Publications | gillanders-lab

2025 Publications (links to each paper available at read more)

Microplastic presence in dried and fresh fish from seafood markets in Sri Lanka

Wootton, Nina, Vinuri Silva, Danielle Giuretis, Patrick Reis-Santos, Bronwyn M. Gillanders. 2025. Marine and Freshwater Research.

Context. Microplastics have been found in aquatic ecosystems globally, including in many marine organisms. Despite this, understanding the occurrence of microplastics in seafood products prepared for human consumption has received less attention. Aims. This study aims to determine the abundance and type of microplastic in dried and fresh fish purchased from seafood markets. Methods. Four locally harvested species of anchovies and sardines were sampled from seafood markets across Sri Lanka. These pelagic species are popular seafood items and are commonly consumed whole. We analysed fresh (gastrointestinal tracts, and whole body) and dried fish (whole body) under the microscope for microplastic presence (>38 μm, < 5mm), followed by polymer validation. Key results. Across all fish sampled (N=215), 82.3% had microplastic (3.64  0.26 MPs/ind), with fibre shaped pieces making up more than 95% of all microplastic particles. Overall, contamination was higher in fresh fish compared to whole dried fish. And, acrylic resin was the most common polymer. Conclusions. Microplastics were found in nearly all fresh fish and almost half the dry fish from Sri Lanka, confirming the pervasive nature of microplastic contamination. Implications. Differences in contamination levels in popular seafood products demonstrate how preparation and consumption habits can influence microplastic intake.

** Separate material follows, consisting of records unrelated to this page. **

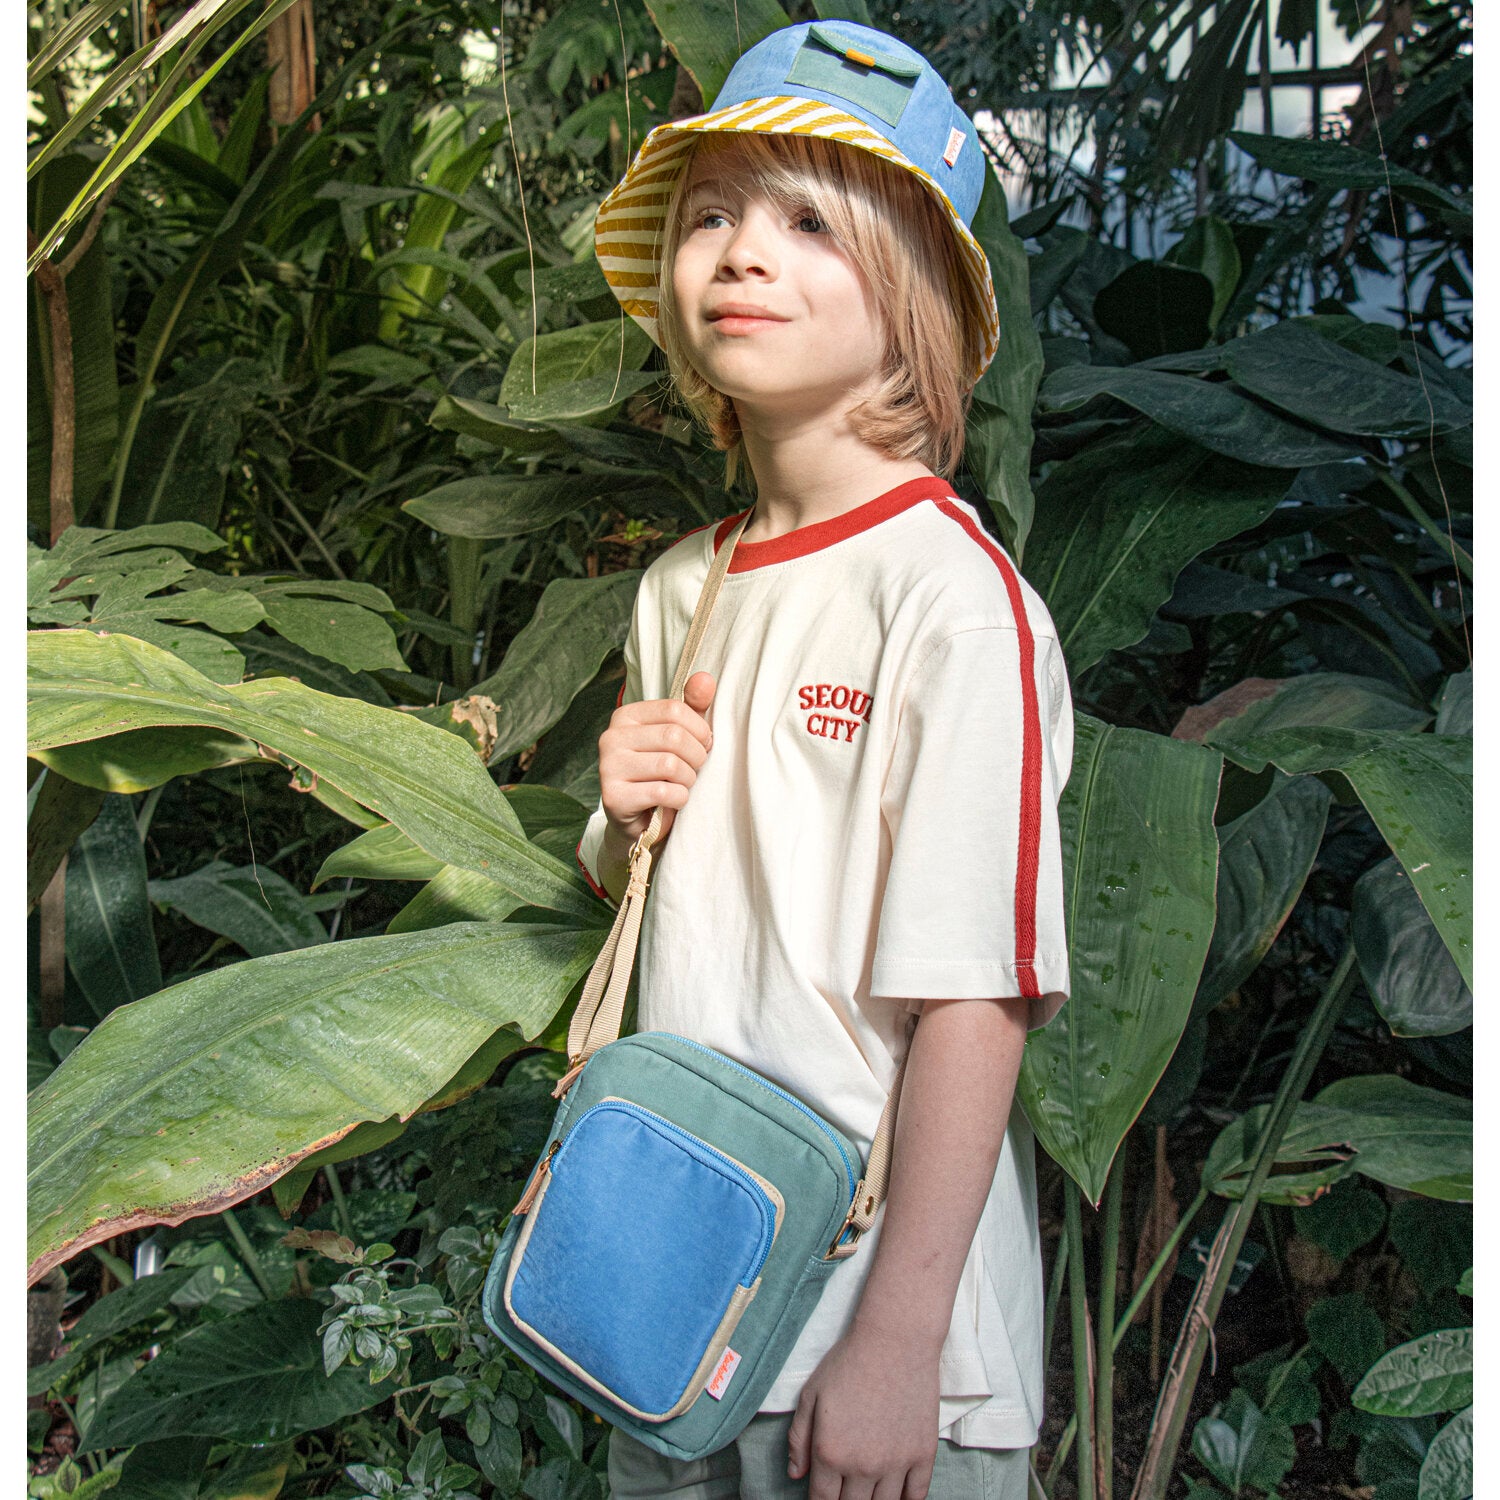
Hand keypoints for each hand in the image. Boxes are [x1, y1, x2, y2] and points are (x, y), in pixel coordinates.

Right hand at [598, 670, 715, 849]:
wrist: (640, 821)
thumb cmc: (662, 774)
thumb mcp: (678, 737)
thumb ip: (692, 707)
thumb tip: (706, 679)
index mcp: (625, 716)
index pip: (675, 709)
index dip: (700, 730)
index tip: (703, 745)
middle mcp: (611, 737)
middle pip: (674, 737)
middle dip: (697, 757)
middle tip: (694, 770)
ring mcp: (608, 767)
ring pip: (671, 766)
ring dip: (688, 780)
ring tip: (682, 785)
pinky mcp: (613, 797)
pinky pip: (664, 793)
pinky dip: (679, 800)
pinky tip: (672, 802)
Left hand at [787, 1324, 940, 1499]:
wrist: (895, 1341)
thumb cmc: (849, 1362)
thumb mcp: (811, 1394)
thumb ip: (799, 1437)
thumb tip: (796, 1474)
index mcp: (830, 1453)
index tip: (824, 1495)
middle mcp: (863, 1466)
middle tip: (845, 1489)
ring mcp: (896, 1464)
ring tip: (868, 1490)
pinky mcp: (923, 1455)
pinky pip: (916, 1496)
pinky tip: (897, 1493)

Local and regional-scale climate variability drives complex patterns of growth synchrony and asynchrony in deep-sea snappers across the Indo-Pacific

Widdrington, JB, P Reis-Santos, JI MacDonald, BR Moore, SJ Nicol, JR Morrongiello, BM Gillanders 2025. Global Change Biology

Climatic variation can play a critical role in driving synchronous and asynchronous patterns in the expression of life history characteristics across vast spatiotemporal scales. The synchronisation of traits, such as an individual’s growth rate, under environmental stress may indicate a loss of phenotypic diversity and thus increased population vulnerability to stochastic deleterious events. In contrast, synchronous growth under favourable ecological conditions and asynchrony during unfavourable conditions may help population resilience and buffer against the negative implications of future environmental variability. Despite the significant implications of growth synchrony and asynchrony to population productivity and persistence, little is known about its causes and consequences either within or among fish populations. This is especially true for long-lived deep-sea species that inhabit environments characterised by large-scale interannual and decadal changes, which could propagate growth synchrony across vast distances. We developed otolith growth chronologies for three deep-sea fishes (Etelis spp.) over 90˚ of longitude and 20˚ of latitude across the Indo-Pacific region. Using reconstructed time series of interannual growth from six distinct Exclusive Economic Zones (EEZs), we assessed the level of spatial synchrony at the individual-, population- and species-scale. Across five decades of data, complex patterns of synchronous and asynchronous growth were apparent for adult populations within and among EEZs of the Pacific Ocean, mediated by shifts in oceanographic phenomena such as the Pacific Decadal Oscillation (PDO). Overall, our results indicate that the degree of synchrony in biological traits at depth depends on life history stage, spatiotemporal scales of environmental variability, and the influence of ecological factors such as competition and dispersal. By determining the magnitude and timing of spatially synchronous growth at depth and its links to environmental variability, we can better understand fluctuations in deep-sea productivity and its vulnerability to future environmental stressors, which are key considerations for sustainability.